К моему облегчению, непрерывная череда одинаковых действий закончилась. Я был выжат, как лимон и нуждался в отдыхе. Мне захотелось побыть в тишине и желательно с книгой. Но не тут-то было. В коридоре меня уже ждали, и едва я сделал попытку пройти мимо этих людей, как меня настойчиво взяли под руку. Человек с головой льва, покрытой роскошной ухоженной гривой наклонился ко мне и вдохновенно, словно передавал мне сообщение от дамы сердца, произнес.

– Пойдемте, у нас уже все готово. – Произнес лев низким басом.

Я глянул в его желтые глаза и мне стало не по себе. Мне на мгновение показалось, что он делает предложение ягненку посетить его ужин. Надеюсь, вам понятно, кто там будет блюдом. Я даже не сумел отказать, хотя за секунду до этого настроен был весьма решительно.

– Ваш контракт с нашей фирмой сделает из вас настоящую звезду. – Басил человек-лев.

– Простите, астрономия не мой конек.

Лев будто хотел засмеяться, но получилось что-то вроде рыка, смешанного с шипением.

– А, я понял, в ваше время известных людей звездами еще не называли?

– Простите, нет. В наше время известных людей называли благородными титулами.

– Понятно, Ну что ж, это отличная идея поставить перед вашим именем какой-нибудь титул. Герцог..., из каких вы мест, мистер Гулливер?

– Уилтшир, сэр.

– Отлично, герцог уилтширский Лемюэль Гулливер. Звучит?

– Не могу сказать определенно. Я не привык носить незаслуженные титулы.

– Вы меня смешите, мистер Гулливер. Кому какое дело до того, кто вы на самом деле. Людям нужно звучное имя. Это приманка для их внимания. Вы играете роль герцога, важно хмурите брови и выпячиваете губы.

– А что я должен делать для вас? Хмурить брови?

– Еще не знаю. Наша команда проработает с вами несколько образов, выберем лучший, и пустим в тираж.

– Мне снова придется замирать и делать разные лица?

Лев снова сделал попытку засмеяться.

– А вы сечете, что значит быть звездой. Браво! Талантливый человек, талантлив во всем.

Признаться, я не понял комплимента. Ситуация не казалась мне приятной и мои мысли были только об одном, поскорее закончить с неприятной работой.
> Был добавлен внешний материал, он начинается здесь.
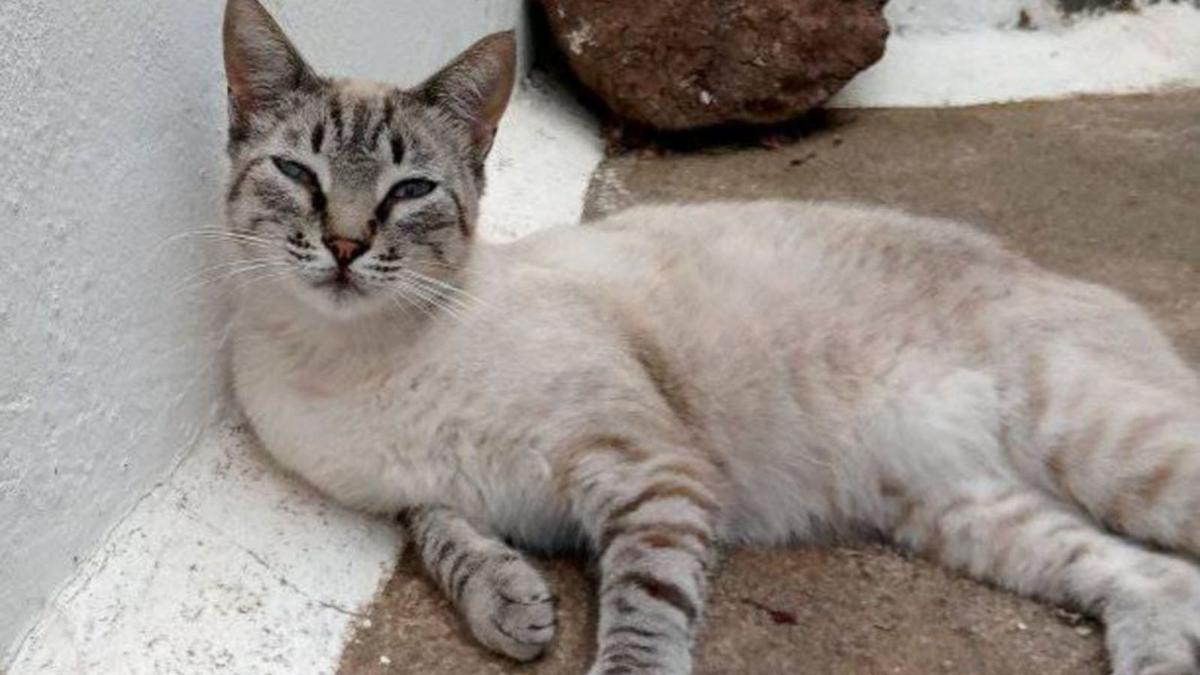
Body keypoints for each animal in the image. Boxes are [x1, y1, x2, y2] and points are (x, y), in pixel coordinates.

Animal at [220, 2, 1200, 667]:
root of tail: (1043, 267)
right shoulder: (418, 492)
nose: (347, 246)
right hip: (965, 514)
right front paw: (511, 604)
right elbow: (444, 537)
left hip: (1116, 453)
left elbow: (641, 623)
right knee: (1158, 579)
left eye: (409, 192)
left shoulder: (651, 468)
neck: (348, 363)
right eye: (298, 174)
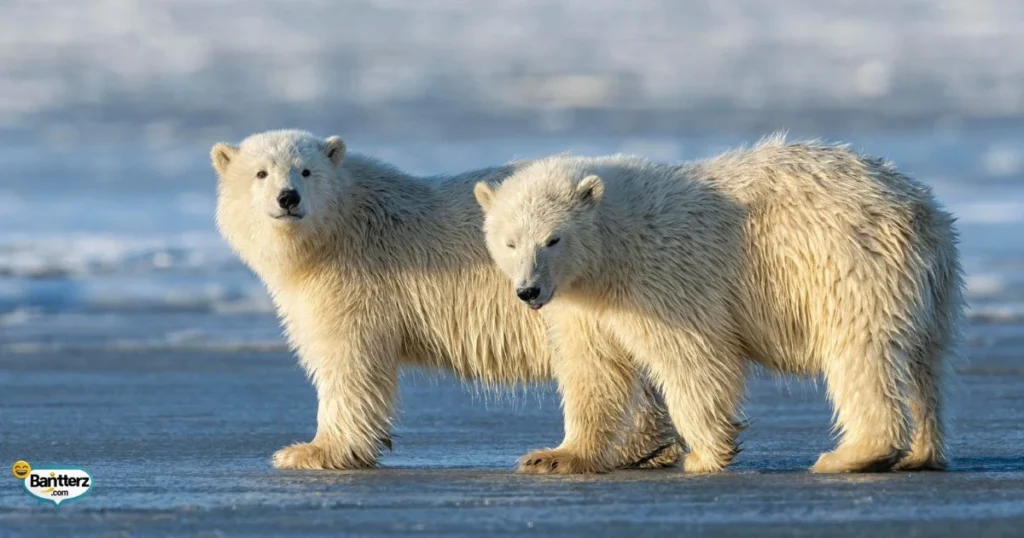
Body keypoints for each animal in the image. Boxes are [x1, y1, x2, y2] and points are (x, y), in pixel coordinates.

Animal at [210, 129, 684, 471]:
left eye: (306, 171)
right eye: (261, 173)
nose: (288, 198)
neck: (341, 230)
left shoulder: (357, 283)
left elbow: (349, 361)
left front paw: (310, 451)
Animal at [474, 136, 964, 474]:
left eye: (553, 238)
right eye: (510, 241)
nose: (529, 291)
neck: (613, 246)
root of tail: (921, 212)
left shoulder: (664, 278)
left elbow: (694, 359)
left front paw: (706, 454)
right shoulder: (583, 302)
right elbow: (593, 369)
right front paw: (554, 456)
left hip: (849, 265)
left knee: (861, 355)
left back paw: (850, 455)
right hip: (932, 287)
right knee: (924, 364)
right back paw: (921, 452)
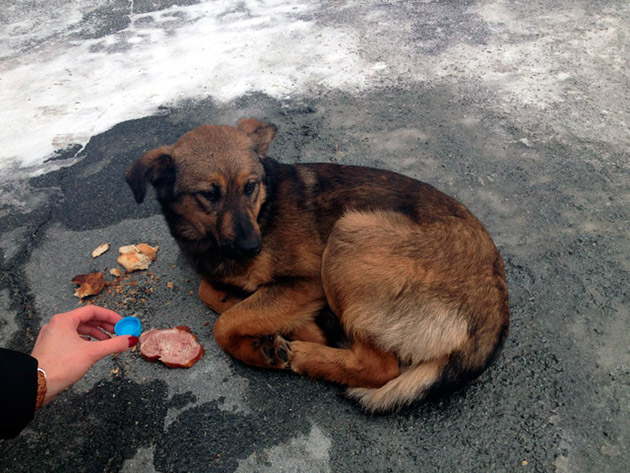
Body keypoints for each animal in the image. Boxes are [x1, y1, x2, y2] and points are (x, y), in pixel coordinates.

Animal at [126, 119, 512, 412]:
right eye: (209, 194)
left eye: (250, 186)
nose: (252, 247)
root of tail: (495, 306)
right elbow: (211, 291)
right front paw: (284, 325)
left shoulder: (308, 282)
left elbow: (225, 325)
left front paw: (259, 348)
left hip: (348, 233)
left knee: (379, 367)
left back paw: (306, 353)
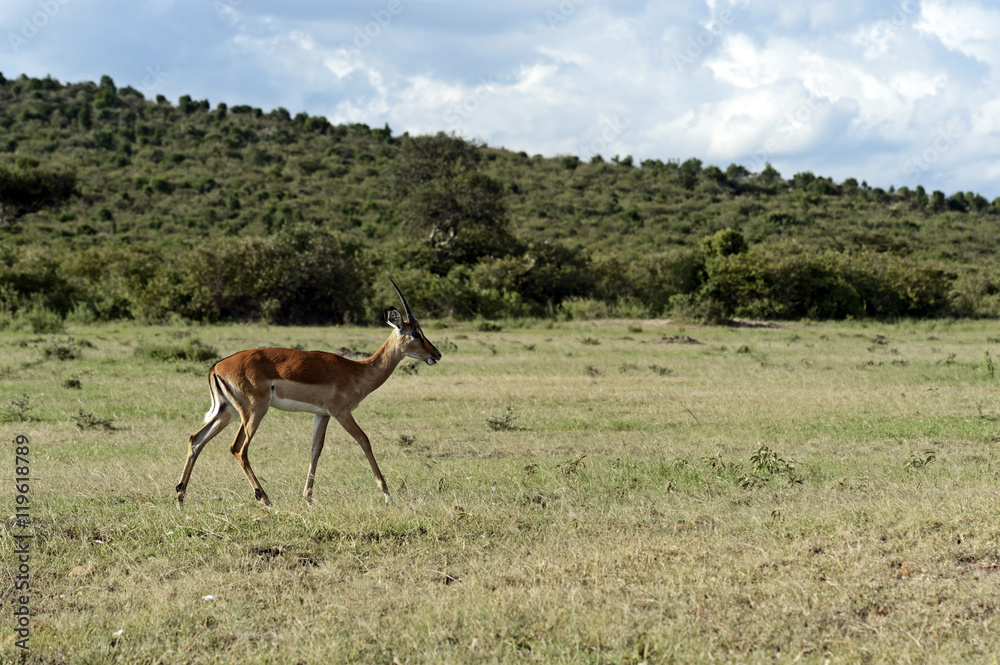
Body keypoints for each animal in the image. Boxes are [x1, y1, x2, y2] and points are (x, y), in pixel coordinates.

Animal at [174, 279, 441, 507]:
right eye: (415, 333)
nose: (436, 355)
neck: (357, 370)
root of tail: (216, 366)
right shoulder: (341, 412)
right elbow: (364, 440)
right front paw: (386, 494)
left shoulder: (322, 415)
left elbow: (315, 449)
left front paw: (308, 498)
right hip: (253, 411)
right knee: (238, 449)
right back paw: (265, 499)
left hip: (227, 412)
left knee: (196, 440)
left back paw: (179, 498)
То место, куда меня привел человек-лев, оказалось настолько экзотичным, что первое мгновение я стоял с открытым ртом. Это не было каютой в буквальном смысле. Это был кусок земного мира в миниатюре, похожего на рай. Потолок каюты был стеклянным и находился надо мной достаточно высоко. Прямо у входа плескался, поддаваясь легкой качке корабля, небольшой водоем, с чистой голубоватого оттенка, водой. За ним находился берег из белого песка, за которым росли пальмы и другая тропическая растительность. Некоторые растения цвели яркими цветами. Между деревьями порхали пестрые тропические птички.